Wider focus for nurse workforce planning
He said the HEE was reforming the traditional model, which is based on asking trusts to predict their future needs five years ahead. The arm’s length body is now starting to look ahead 10 years. As well as taking account of trust requirements, it is bringing other factors into consideration, such as economic forecasts and potential future spending in the health service.
The number of new nurses in the service this year was due to decisions made four years ago, he said. A projection of future need was necessary, but historically this calculation has always underestimated the real demand.
Asked whether the NHS was planning its future workforce around financial viability rather than patient safety, Professor Cumming said this was one of the problems of the workforce planning model used in the past.

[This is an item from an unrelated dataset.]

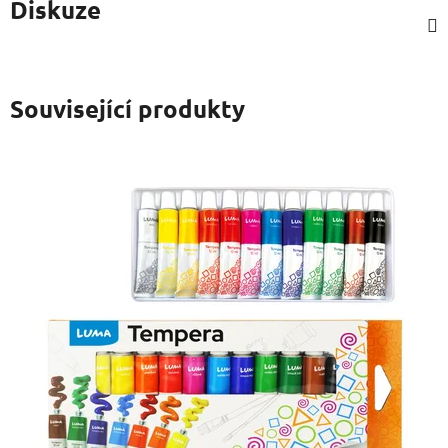
Diskuze
Související produkty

‘Employers have always built in affordability and likely budgetary factors into [forecasts of future needs] and I think that has led to the underproduction of nurses historically.

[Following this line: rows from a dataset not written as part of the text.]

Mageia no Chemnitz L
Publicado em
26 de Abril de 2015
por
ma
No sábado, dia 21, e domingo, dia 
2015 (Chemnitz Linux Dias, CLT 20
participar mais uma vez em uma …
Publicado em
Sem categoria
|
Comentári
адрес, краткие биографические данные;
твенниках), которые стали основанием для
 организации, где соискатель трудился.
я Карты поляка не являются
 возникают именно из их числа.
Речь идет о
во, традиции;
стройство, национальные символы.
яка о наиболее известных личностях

‘We have increased the number of nursing commissions consecutively in each of the past five years, but at the moment we are dealing with decisions made in 2009, 2010 and 2011 when, absolutely, financial considerations were fed in probably as too great a factor.’
Professor Cumming added that overall nursing levels depended on retention, as well as the number of newly qualified nurses entering the profession each year.
He would like to reinstate the data collection for the number of actual vacancies for nurses, which ended a few years ago. This was in the hands of the Department of Health and he hoped the collection would begin again soon.